Il giorno ven, 26/10/2007 alle 15.31 +0200, Michael Rueger ha scritto:
Damien Cassou wrote:
Why don't you switch to 3.9 or 3.10?
Reasons that have to do with reality outside universities:
- a lot of people still use 3.8 so I continue to try to maintain it. I
think that is called support.
Speaking of support, maybe it's time for the community to estabilish a proper protocol for support. With this I mean what should happen to the older versions when a new Squeak version is released.
I propose we steal a page from the *BSD and Debian books and have three supported versions at every time: a stable, a current and a development one. When a new development version is complete, it becomes the new current version, the current version becomes the new stable one and the stable one becomes legacy. Stable and current versions are guarenteed to receive bug fixes (the stable one should receive only fixes for security and major bugs), while there's no such warranty for the legacy versions.
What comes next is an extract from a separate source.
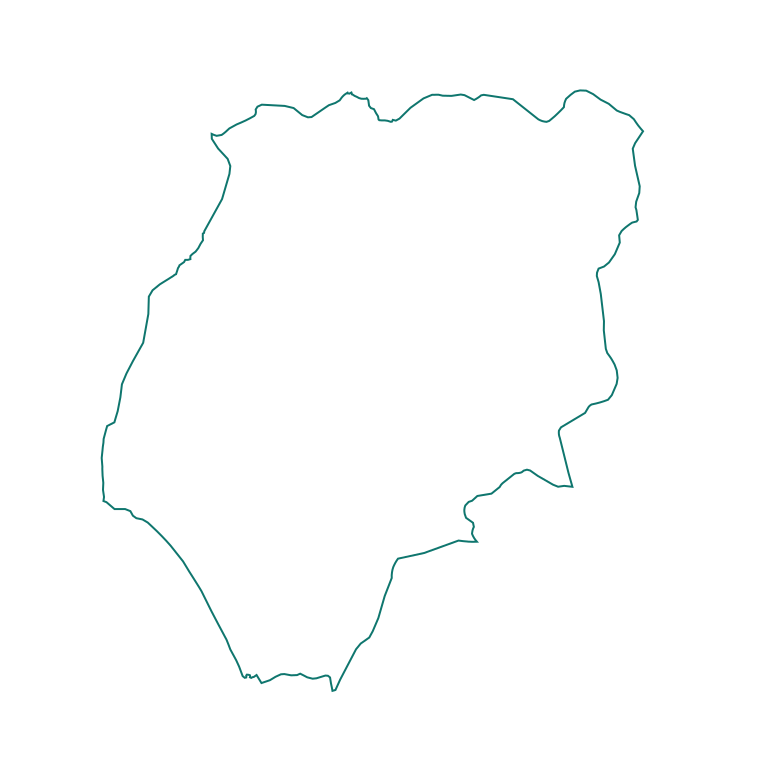 Carasova, Caras-Severin, Romania (Equal Earth projection), rotated 261°
{"feature_id": "2599482B41330185551696", "entity_name": "Carasova", "entity_type": "district", "adm_level": 2, "iso_a3": "ROU", "parent_name": "Romania", "parent_adm1": "Caras-Severin", "projection": "equal_earth", "projection_center": [21.908, 45.181], "detail": "fine", "context": "isolated", "style": "outline", "palette": "teal", "viewbox_px": 768, "rotation_deg": 261, "n_neighbors": 0, "source": "geoboundaries", "source_scale": "gbopen_adm2", "svg_char_len": 4551}
<svg xmlns="http://www.w3.org/2000/svg" viewBox="0 0 768 768"><g transform="rotate(261 384 384)"><path d="M642.1,629.6L643.3,623.6L642.9,618.2L640.4,613.5L637.2,608.5L636.9,608.3L635.2,607.2L633.3,606.2L631.3,605.5L629.3,605.0L626.7,601.6L624.2,598.1L621.8,594.6L619.6,591.0L618.0,588.3L617.5,585.5L618.1,583.5L618.9,581.5L620.0,579.6L621.3,577.8L645.1,555.9L654.0,527.8L653.9,525.1L652.8,523.2L651.9,521.3L651.1,519.4L650.4,517.4L656.7,508.7L657.9,505.1L658.0,495.8L659.6,487.0L661.2,483.1L662.1,476.7L659.9,467.7L652.7,453.4L648.2,447.1L643.7,440.8L642.3,436.9L643.5,434.0L642.7,433.5L641.9,432.9L641.9,431.7L643.4,428.7L644.3,425.8L644.7,423.0L645.3,420.6L646.1,420.0L647.4,420.0L648.5,420.0L649.0,420.0L649.6,419.9L652.8,418.5L657.0,417.1L657.8,415.7L658.6,414.2L661.2,412.8L666.8,412.9L669.0,411.7L668.6,410.8L668.9,408.4L669.3,406.2L669.8,405.2L670.3,404.1L671.9,402.0L673.2,400.0L674.7,398.4L675.1,397.6L676.0,397.6L677.0,397.4L676.6,396.2L676.2,395.4L676.5,394.5L676.7,393.6L677.4,393.5L676.3,391.0L675.5,389.6L674.5,388.2L673.5,387.0L672.3,385.8L671.7,385.2L671.1,384.6L669.2,379.9L668.0,373.2L666.1,369.1L659.0,354.2L659.3,350.6L662.4,345.3L670.7,337.9L674.2,329.4L679.0,307.0L677.7,302.4L675.2,300.2L674.2,300.2L673.1,300.1L672.1,299.9L671.1,299.5L670.6,299.3L669.1,297.8L667.4,293.1L665.9,288.5L664.6,283.8L663.4,279.0L660.6,271.2L659.2,269.1L657.8,267.0L656.5,264.8L655.4,262.6L655.3,257.5L656.8,254.7L658.0,252.9L653.1,252.3L642.5,257.0L630.8,264.8L623.3,266.3L615.7,264.2L592.0,253.0L563.0,230.4L561.4,229.9L560.9,228.6L557.7,228.0L554.3,227.7L551.2,224.8L547.2,221.8L544.2,218.6L542.4,215.2L540.8,212.9L538.8,212.4L537.6,212.3L537.3,209.8L537.7,207.1L535.7,205.6L533.2,200.5L532.2,200.0L530.6,198.6L529.1,197.9L526.6,196.6L525.0,195.8L524.5,194.0L523.9,193.2L517.5,178.2L512.8,170.1L507.1,165.4L490.0,162.2L462.4,152.6L445.9,139.6L434.7,131.3L424.7,125.1L420.4,123.9L412.0,121.5L398.8,116.7L391.5,113.2L388.3,111.7L385.8,104.0L382.4,102.4L373.6,98.5L369.9,97.7L366.1,96.5L362.2,95.5L355.1,93.6L346.4,92.9L344.2,92.5L337.4,91.7L330.3,91.3L323.4,89.9L316.2,89.8L312.3,88.6L310.7,91.4L302.6,98.3L301.0,108.7L298.1,113.6L293.2,115.4L290.2,118.4L288.0,124.3L284.1,129.0L279.2,132.8L274.0,136.8L268.6,140.7L263.2,144.4L257.6,148.0L240.2,157.8L229.2,162.3L223.9,164.6L213.4,169.1L208.0,171.3L186.3,178.1L172.7,182.7L159.1,187.4L156.3,188.4L151.1,189.6L145.8,190.7L134.3,194.8L127.5,196.7L117.6,198.7L116.6,199.6L115.6,200.5L115.7,202.0L116.6,202.3L117.6,202.3L118.4,203.1L117.9,204.9L117.3,206.0L115.8,206.0L115.3,205.7L114.5,206.9L115.0,208.3L115.0,209.5L116.5,212.6L107.8,216.2L109.3,225.0L111.8,231.1L113.4,236.8L113.1,240.2L110.8,246.7L110.1,252.6L111.0,255.9L108.7,259.1L106.3,262.3L104.1,267.4L103.9,271.2L105.2,280.5L104.9,281.8L104.6,283.0L102.6,284.8L96.6,284.8L92.8,285.0L89.0,285.1L89.4,288.2L98.8,294.4L126.4,314.9L131.3,320.4L135.9,329.8L141.6,334.2L153.7,341.8L174.4,351.5L191.2,361.3L193.9,361.7L196.6,362.4L199.2,363.3L201.7,364.5L203.4,365.6L205.6,367.2L207.5,368.8L209.3,370.5L210.8,397.1L217.7,433.1L216.4,437.6L215.3,442.0L215.2,442.2L214.3,446.6L213.7,451.1L215.7,449.9L217.8,448.9L220.0,448.1L222.3,447.5L224.0,448.0L225.7,448.6L227.3,449.4L228.8,450.4L233.0,450.2L239.0,444.1L242.9,443.4L244.0,443.4L245.1,443.4L246.2,443.5L247.3,443.7L248.3,444.0L249.3,444.3L250.3,444.8L251.3,445.3L254.3,449.2L254.9,452.7L258.8,458.7L258.9,473.0L264.2,482.2L265.2,483.0L266.1,483.8L266.9,484.8L267.6,485.8L274.9,498.7L275.3,500.7L275.1,501.9L275.0,503.0L275.0,504.2L275.1,505.3L275.4,506.4L276.6,508.5L277.0,511.8L275.7,514.8L269.1,521.6L258.1,535.2L255.3,539.9L255.2,546.0L253.0,554.0L267.4,552.3L303.4,549.2L304.6,549.0L305.7,548.9L307.0,548.9L308.2,549.0L309.4,549.2L310.6,549.5L313.5,552.0L324.0,578.1L328.5,581.8L329.3,582.5L329.9,583.2L330.4,583.9L330.8,584.7L331.2,585.5L331.3,585.7L331.6,590.6L332.0,594.5L332.6,598.6L333.4,602.8L337.4,607.3L347.7,613.8L353.5,615.7L361.0,616.0L367.1,614.8L367.7,614.6L370.8,613.5L373.8,612.3L376.7,610.9L379.6,609.4L384.0,608.6L402.7,609.5L411.7,611.1L439.0,612.2L451.0,611.9L457.4,611.1L460.6,611.8L464.4,614.0L465.6,619.7L468.8,625.2L476.1,632.3L486.8,639.0L494.1,639.5L497.9,642.6L499.5,644.9L501.0,647.3L502.3,649.7L503.6,652.2L504.6,654.4L505.0,658.9L506.4,660.4L516.3,660.5L519.2,660.1L524.6,661.6L532.7,666.0L539.3,667.5L560.3,666.1L577.5,666.5L582.6,669.7L593.1,679.4L596.3,677.4L599.6,675.5L603.0,673.8L606.5,672.2L611.2,668.2L612.7,665.3L614.3,662.4L615.9,659.5L617.7,656.7L625.6,649.8L631.0,642.4L637.6,635.9L642.1,629.6Z" fill="none" stroke="#0f766e" stroke-width="2"/></g></svg>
Applied to the current situation, this would mean that 3.8.x is the stable version right now, 3.9 is the current version while 3.10 is the development version. When version 3.10 is released, 3.9 will become the stable version, 3.10 the current one and 3.11 (or 4.0?) the next development one. 3.8 could continue receiving bug fixes, if there's someone who decides to produce them.
What do you think? Could a system be put in place?